*ref: https://inria.github.io/scikit-learn-mooc/python_scripts/02_numerical_pipeline_cross_validation.html*

We will discuss the practical aspects of assessing the generalization performance of our model via cross-validation instead of a single train-test split.

# Validation of a model

https://www.youtube.com/watch?v=kLWvI9fSnKc&t=51s

# Data preparation

In [3]:
import pandas as pd

adult_census = pd.read_csv("../../datasets/adult-census.csv")

In [4]:
target_name = "class"
target = adult_census[target_name]
data = adult_census.drop(columns=target_name)

In [6]:
numerical_columns = ["age", "capital-gain", "capital-loss", "hours-per-week"]
data_numeric = data[numerical_columns]

In [9]:
# We can now create a model using the make_pipeline tool to chain the preprocessing and
# the estimator in every iteration of the cross-validation.

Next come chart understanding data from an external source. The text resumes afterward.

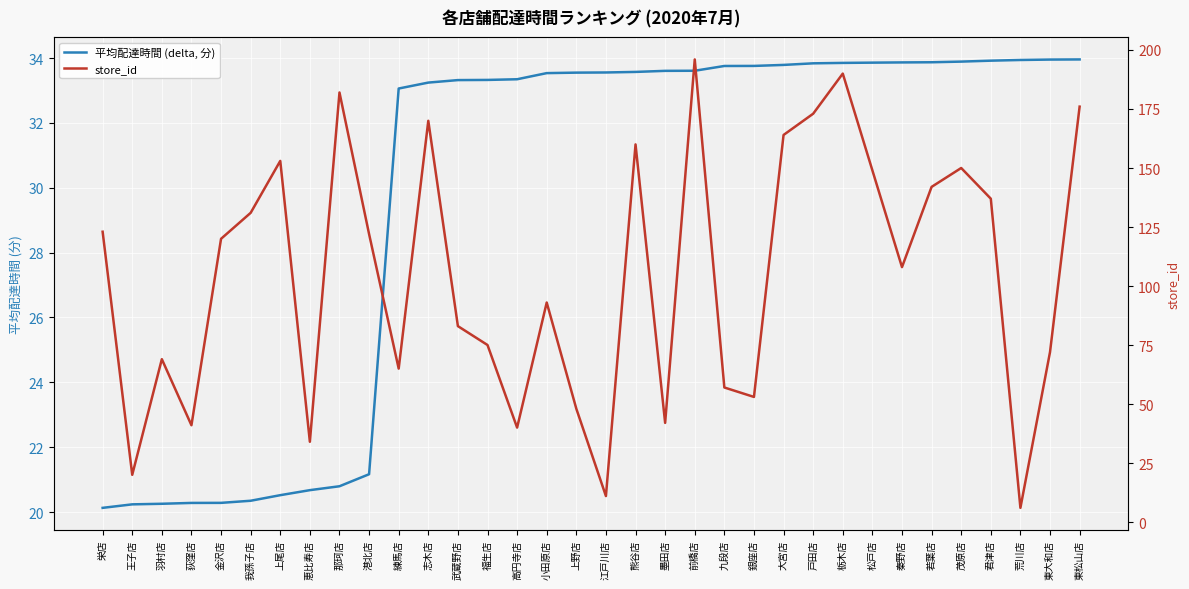

How many data points in store_id are above 120?

16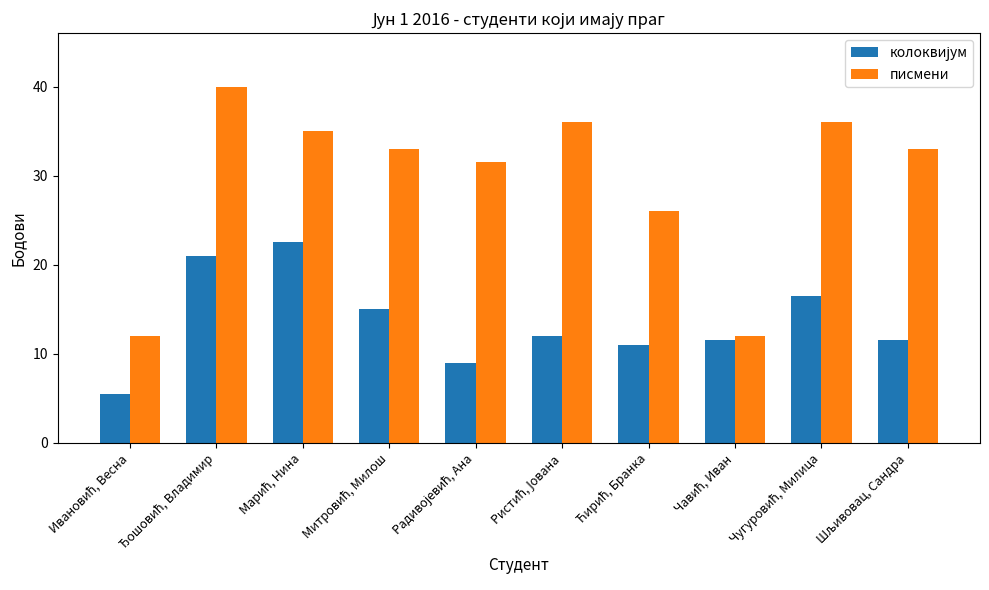

What is the sum of all писмени values?

294.5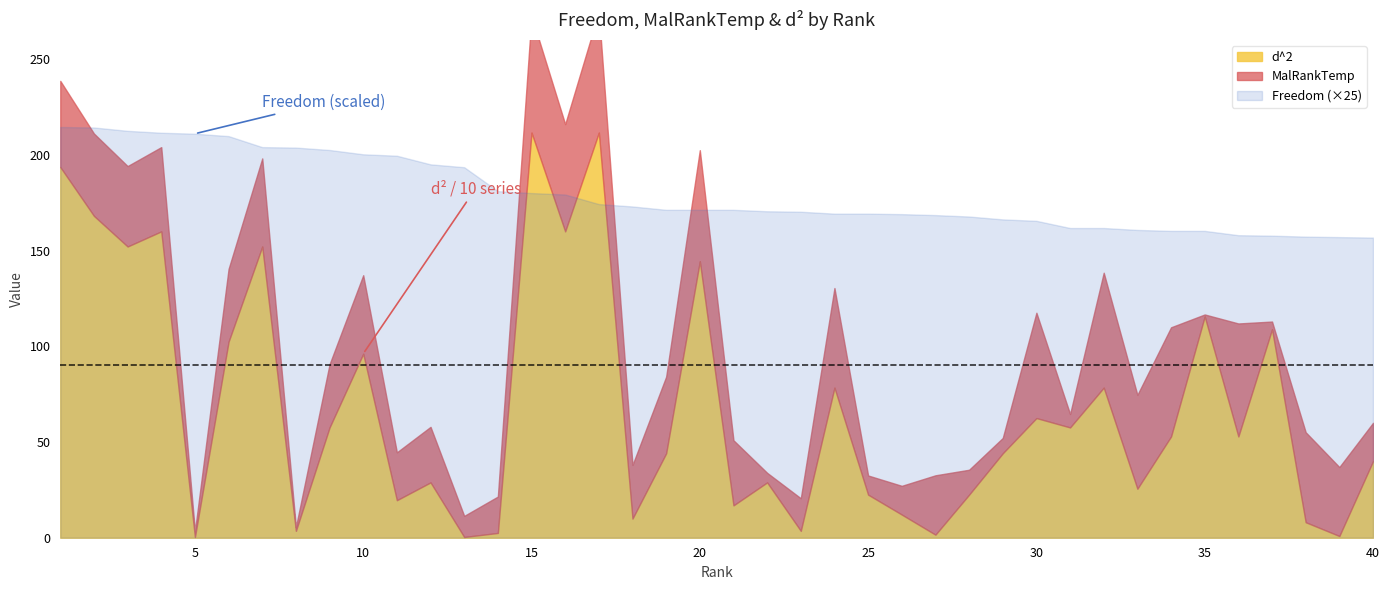

What is the difference between the maximum and minimum values in the Freedom series?

2.3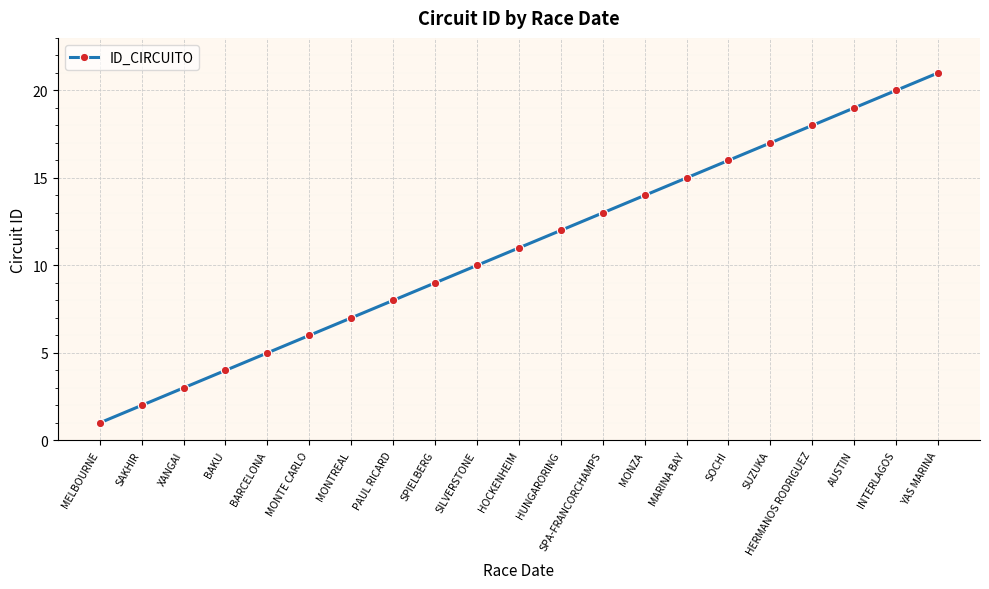

Reading left to right, extract all data points from this chart.

MELBOURNE=1	SAKHIR=2	XANGAI=3	BAKU=4	BARCELONA=5	MONTE CARLO=6	MONTREAL=7	PAUL RICARD=8	SPIELBERG=9	SILVERSTONE=10	HOCKENHEIM=11	HUNGARORING=12	SPA-FRANCORCHAMPS=13	MONZA=14	MARINA BAY=15	SOCHI=16	SUZUKA=17	HERMANOS RODRIGUEZ=18	AUSTIN=19	INTERLAGOS=20	YAS MARINA=21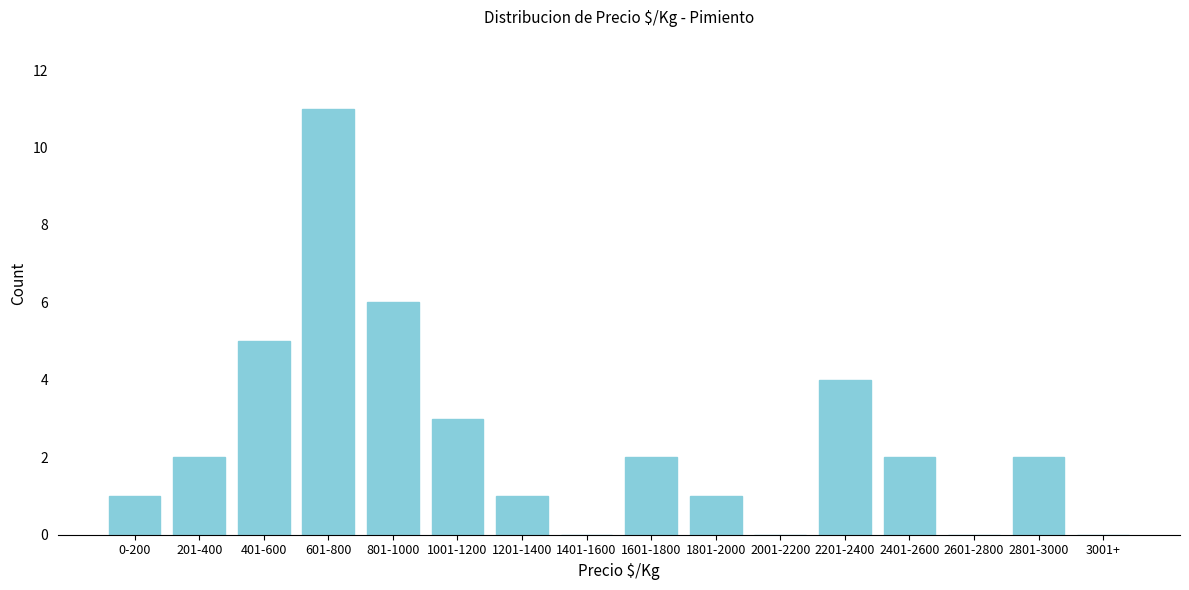

Reading left to right, list all the values displayed in this chart.

0-200=1	201-400=2	401-600=5	601-800=11	801-1000=6	1001-1200=3	1201-1400=1	1401-1600=0	1601-1800=2	1801-2000=1	2001-2200=0	2201-2400=4	2401-2600=2	2601-2800=0	2801-3000=2	3001+=0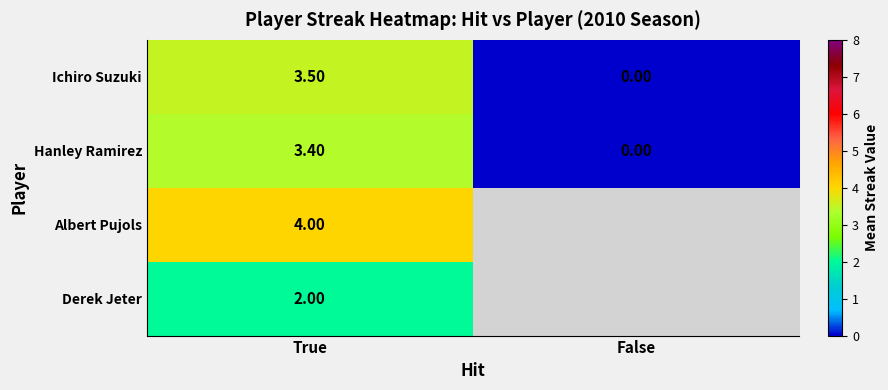

Rank the categories by Hanley Ramirez value from lowest to highest.

False, True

from sklearn.preprocessing import StandardScaler
from sklearn.linear_model import LogisticRegression
from sklearn.pipeline import make_pipeline

model = make_pipeline(StandardScaler(), LogisticRegression())

# Cross-validation
the function cross_validate allows to do cross-validation and you need to pass it the model, the data, and the target.

In [11]:
%%time
from sklearn.model_selection import cross_validate

model = make_pipeline(StandardScaler(), LogisticRegression())
cv_result = cross_validate(model, data_numeric, target, cv=5)
cv_result

CPU times: total: 562 ms
Wall time: 563 ms


{'fit_time': array([0.07860184, 0.07812262, 0.07807779, 0.09371614, 0.07809162]),
 'score_time': array([0.01562452, 0.01563954, 0.0156579 , 0.01565933, 0.01721191]),
 'test_score': array([0.79557785, 0.80049135, 0.79965192, 0.79873055, 0.80436118])}

The output of cross_validate is a Python dictionary, which by default contains three entries:

- (i) the time to train the model on the training data for each fold, fit_time
- (ii) the time to predict with the model on the testing data for each fold, score_time
- (iii) the default score on the testing data for each fold, test_score.

In [12]:
# Let’s extract the scores computed on the test fold of each cross-validation round from the cv_result dictionary and compute the mean accuracy and the variation of the accuracy across folds.

scores = cv_result["test_score"]
print(
    "The mean cross-validation accuracy is: "
    f"{scores.mean():.3f} ± {scores.std():.3f}"
)

The mean cross-validation accuracy is: 0.800 ± 0.003